Runo Löfvendahl at the Heritage Board studied the stone in 2002, and noted that no traces could be found of vegetal growth, and that there were tar stains, although not in the grooves. He stated that it is to be expected that the grooves are lighter in colour than the surface of the stone, as they were engraved in quartzite, and that the inscription probably is authentic.

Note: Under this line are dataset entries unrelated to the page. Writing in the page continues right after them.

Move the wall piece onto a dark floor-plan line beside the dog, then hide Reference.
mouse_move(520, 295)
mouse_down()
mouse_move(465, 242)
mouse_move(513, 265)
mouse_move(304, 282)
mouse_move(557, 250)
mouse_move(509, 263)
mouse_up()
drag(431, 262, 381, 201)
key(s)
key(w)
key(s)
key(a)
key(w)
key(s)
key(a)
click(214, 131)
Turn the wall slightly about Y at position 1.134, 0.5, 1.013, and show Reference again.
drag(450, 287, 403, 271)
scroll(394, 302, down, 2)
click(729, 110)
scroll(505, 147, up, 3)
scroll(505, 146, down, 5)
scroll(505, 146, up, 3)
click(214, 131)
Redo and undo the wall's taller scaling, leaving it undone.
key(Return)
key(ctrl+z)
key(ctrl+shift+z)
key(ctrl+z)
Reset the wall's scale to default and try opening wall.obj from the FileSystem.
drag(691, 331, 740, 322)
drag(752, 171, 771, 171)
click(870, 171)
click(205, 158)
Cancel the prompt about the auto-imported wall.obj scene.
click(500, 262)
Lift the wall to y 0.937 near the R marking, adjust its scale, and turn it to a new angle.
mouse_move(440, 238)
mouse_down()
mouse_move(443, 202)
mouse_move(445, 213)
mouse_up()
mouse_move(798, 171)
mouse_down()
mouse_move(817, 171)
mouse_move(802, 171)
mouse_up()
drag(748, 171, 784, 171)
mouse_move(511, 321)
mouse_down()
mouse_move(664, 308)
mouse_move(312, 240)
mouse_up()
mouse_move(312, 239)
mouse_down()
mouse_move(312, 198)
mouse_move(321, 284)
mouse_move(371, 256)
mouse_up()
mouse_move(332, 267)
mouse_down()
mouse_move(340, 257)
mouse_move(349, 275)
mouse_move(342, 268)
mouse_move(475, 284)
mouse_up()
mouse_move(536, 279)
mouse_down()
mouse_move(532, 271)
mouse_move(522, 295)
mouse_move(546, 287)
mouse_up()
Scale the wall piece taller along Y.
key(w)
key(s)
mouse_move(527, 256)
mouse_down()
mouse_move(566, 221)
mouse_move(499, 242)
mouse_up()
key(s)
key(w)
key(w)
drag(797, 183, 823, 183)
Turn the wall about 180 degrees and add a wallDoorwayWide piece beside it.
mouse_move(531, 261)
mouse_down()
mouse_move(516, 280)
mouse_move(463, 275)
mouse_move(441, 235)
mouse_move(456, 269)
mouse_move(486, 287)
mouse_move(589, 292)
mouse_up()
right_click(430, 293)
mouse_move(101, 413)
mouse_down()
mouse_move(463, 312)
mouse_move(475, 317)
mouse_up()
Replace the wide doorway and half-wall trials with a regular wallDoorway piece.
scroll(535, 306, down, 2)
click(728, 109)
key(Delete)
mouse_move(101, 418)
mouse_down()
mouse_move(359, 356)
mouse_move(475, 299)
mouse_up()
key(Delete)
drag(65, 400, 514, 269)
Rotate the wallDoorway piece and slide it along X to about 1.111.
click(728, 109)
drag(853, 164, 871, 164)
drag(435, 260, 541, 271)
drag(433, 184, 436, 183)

Gustavsson and Swantesson comment that the inscription looks recent, but remark that it is not unusual that inscriptions done in quartzite look recent since erosion of quartzite is very slow in Scandinavian conditions. For example, three petroglyphs in another type of quartzitic sandstone that dates to the Nordic Bronze Age have been preserved in an almost pristine state in Järrestad near Simrishamn. These petroglyphs are considerably older than the runic inscription, yet have almost no noticeable traces of erosion.

In 2007, Laila Kitzler-Åhfeldt created a model with an optical 3D scanner, for a pilot study in preparation for the formal publication of the inscription that would take place in 2011, in Fornvännen, nearly 50 years after the original discovery. She studied the traces of the cutting technique of parts of runes 5 (w), 7 (d) and 10 (ʀ), as well as the two lines over and under the text. She intended to compare the Sparlösa, the Tunnerstad, and the Rök runestones from the early Viking Age with five modern runestones made in the 1990s. According to the analysis, the Strängnäs stone is cut with an archaic technique and is most similar to the Sparlösa runestone, then the Tunnerstad, and finally the Rök runestone. These three stones can be dated on linguistic and runological bases to the 9th century. There is very little that resembles the technique in which the modern inscriptions were made. Gustavsson and Swantesson caution, however, that the method is new and has not been tested on many inscriptions, and it is not known whether the differences in technique may be due to the nature of the stone.